Motkin was an aide to Patarkatsishvili when he reportedly tried to foment a coup in Georgia. After Patarkatsishvili died, Motkin found himself embroiled in a legal battle with Patarkatsishvili’s cousin. The cousin alleged in documents filed as part of a civil suit in New York state court that Motkin was part of a plot to kill Patarkatsishvili (PDF).
A spokesperson for Motkin said he decided to fund the event because Taruta, the Ukrainian billionaire, brought the allegations about Gontareva to his attention.
“Although this report was entirely brought by Mr. Taruta’s initiative, for many years Mr. Motkin has worked on promoting democratic values amongst communities close to the former Soviet Union,” said Patch. “Knowing of his interest in supporting anti-corruption efforts, Mr. Taruta shared the information about his report. Mr. Motkin found the evidence presented compelling and decided that if he could help get the issues in front of people who may make a difference, he would.”
Anders Aslund of the Atlantic Council, an expert on oligarchs’ politicking, didn’t quite believe it. Aslund said he believes the driving force behind the event was Ihor Kolomoisky—the Ukrainian oligarch whose cronies lost all that money when Privatbank was nationalized. Kolomisky would have millions of reasons to detest Gontareva, the object of the fake hearing’s ire, according to Aslund.

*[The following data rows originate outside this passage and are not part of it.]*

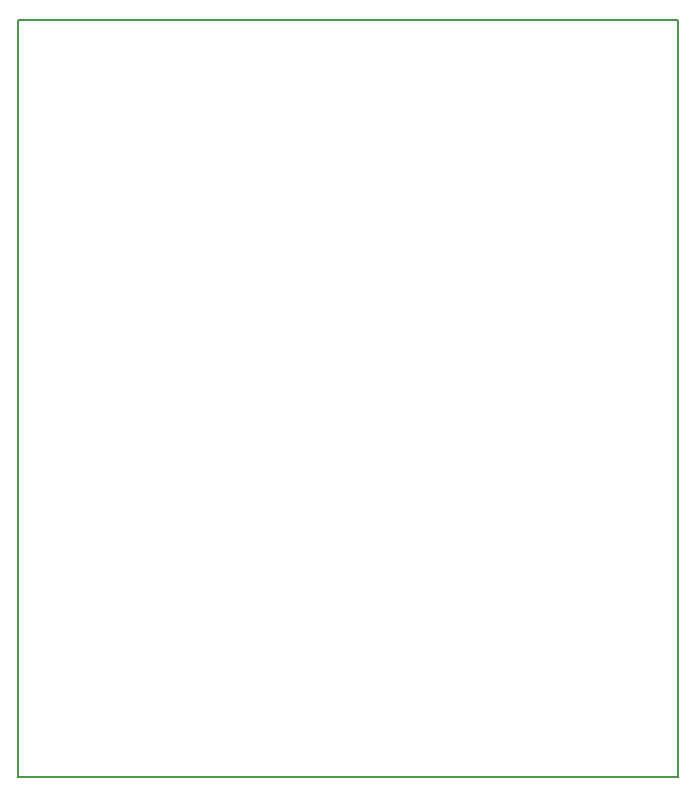
<source format=gbr>
%TF.GenerationSoftware,KiCad,Pcbnew,(5.0.2)-1*%
%TF.CreationDate,2019-02-18T18:23:53-07:00*%
%TF.ProjectId,ParkingSystem,5061726b-696e-4675-9379-7374656d2e6b,v01*%
%TF.SameCoordinates,Original*%
%TF.FileFunction,Profile,NP*%
%FSLAX46Y46*%
G04 Gerber Fmt 4.6, Leading zero omitted, Abs format (unit mm)*
G04 Created by KiCad (PCBNEW (5.0.2)-1) date 2019-02-18 6:23:53 PM*
%MOMM*%
%LPD*%
G01*
G04 APERTURE LIST*
%ADD10C,0.200000*%
G04 APERTURE END LIST*
D10*
X124460000Y-99060000D02*
X68580000Y-99060000D01*
X124460000Y-35000000D02*
X124460000Y-99060000D01*
X68580000Y-35000000D02*
X124460000Y-35000000D01*
X68580000Y-99060000D02*
X68580000Y-35000000D01*
M02*

</source>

“This was entirely Kolomoisky,” he said. “Kolomoisky is crooked and clever. He is a person who makes business by doing bankruptcy rather than making profits.”
Kolomoisky has faced allegations of involvement in contract killings, which he denies. An attorney for Kolomoisky did not respond to multiple requests for comment.
The short version of all of this: Eastern European politics are circuitous, colorful, and—weird. And last September, a little of that weirdness seeped across the pond and into the basement of the Capitol.